選択の末路は。

相葉 綴

プロローグ

プロローグ

 選択からは死ぬまで逃れることができない。

 だから、僕は逃げ切ることに決めた。僕の物語をここで終わらせる。


「撃たないの」


 彼女は静かに問うた。それは厳かで、尊くて、静かで、悲しくて、そして美しかった。

 ベレッタを握った手が震える。なかなか指に力がこもらない。まだ迷っているのだろうか。ここで終わらせてしまうことを。もう、決めたことだというのに。


「撃たないの」


 彼女がもう一度訊いた。

 遠くから銃声が空をこだまする。爆弾が炸裂する地鳴りのような音も聞こえてくる。掃討戦だ。敵は惜しみなく戦力を投じているのだろう。それを防ぎきる手立ては、僕らにはもう残されていない。


「ごめんね」


 言葉が漏れる。

 言うつもりなんてなかった。伝えるつもりなんてなかった。僕は悪者でよかったんだ。汚い仕事をしてきた。たくさんの人を巻き込んで、たくさんの人を殺してきた。だから、謝りたくなんてなかった。だって、謝ってしまったら、きっと君は僕を許してしまう。僕はこれから君を殺すのに。今まで殺してきた人たちと同じように、銃弾をその柔らかい脳髄に叩き込んで。だから許さないでほしい。この最後の選択を、君には許してほしくない。


「もう逃げられないんだ」


 それでも、唇は、喉は、勝手に声を紡いでしまう。


「だから、撃つの」

「うん」


 そう答えたとき、彼女は微笑んだ。それはまるで、これから自らに起こることを祝福しているかのように感じた。


「彼らはどうなるの」

「きっと、彼らは覚悟していたはずだよ。だから、ここから先の選択は自由だ」


「私たちはどこへ行くの」

「どこへだって行けるさ。ただ、僕らは人を殺し過ぎた。きっと、天国へは行けない」


「そうね。でも、地獄は嫌ね」

「それじゃあ、そのどちらでもないところへ行こう」

「天国じゃなくて、地獄でもない場所」


 彼女が首を傾げる。


「そうだよ。きっとそこに天使はいない。でも、悪魔もいないはずだ」

「素敵なところね」

「そうだ。僕らはそこで、自由になる。勝ち取るんだ」


「また会えるかな」

「会えるさ、みんなに」

「そう」


 その返事を最期に、彼女は静かに手を広げた。その目は穏やかで、どこまでも遠くを見つめていた。

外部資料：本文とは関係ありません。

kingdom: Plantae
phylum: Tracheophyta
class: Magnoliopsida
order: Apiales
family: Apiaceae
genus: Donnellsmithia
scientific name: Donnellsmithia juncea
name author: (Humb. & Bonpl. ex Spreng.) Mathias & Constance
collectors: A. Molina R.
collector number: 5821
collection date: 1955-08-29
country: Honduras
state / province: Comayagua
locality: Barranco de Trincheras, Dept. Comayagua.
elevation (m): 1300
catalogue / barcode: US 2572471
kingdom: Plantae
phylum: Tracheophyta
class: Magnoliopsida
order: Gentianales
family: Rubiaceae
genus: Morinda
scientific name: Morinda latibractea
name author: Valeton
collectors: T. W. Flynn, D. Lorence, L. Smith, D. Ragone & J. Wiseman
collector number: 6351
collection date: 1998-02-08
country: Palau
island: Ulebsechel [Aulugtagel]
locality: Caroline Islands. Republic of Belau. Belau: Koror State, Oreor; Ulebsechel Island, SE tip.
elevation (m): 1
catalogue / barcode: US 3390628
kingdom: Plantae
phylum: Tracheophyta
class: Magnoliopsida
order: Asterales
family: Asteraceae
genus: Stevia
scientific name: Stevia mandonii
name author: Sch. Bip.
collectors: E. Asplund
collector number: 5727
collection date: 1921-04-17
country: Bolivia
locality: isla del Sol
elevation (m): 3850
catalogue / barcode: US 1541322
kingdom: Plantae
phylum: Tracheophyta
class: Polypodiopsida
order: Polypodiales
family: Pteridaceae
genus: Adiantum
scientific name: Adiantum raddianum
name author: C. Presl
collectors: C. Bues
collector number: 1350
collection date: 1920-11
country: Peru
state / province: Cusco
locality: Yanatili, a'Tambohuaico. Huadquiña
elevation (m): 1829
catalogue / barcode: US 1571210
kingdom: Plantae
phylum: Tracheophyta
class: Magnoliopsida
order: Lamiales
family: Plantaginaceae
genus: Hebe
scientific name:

 きっと、彼女はすべてを知っている。すべてをわかっている。だから、きっと、僕のためなのだろう。彼女はとても優しい人だ。こうして微笑んでくれる。

 その微笑みに甘えるように、引き寄せられるように、魅せられるように、指先に力を込める。これが、僕の最後の選択だ。

 硝煙が尾を引きながら、薬莢はカランと音を立てた。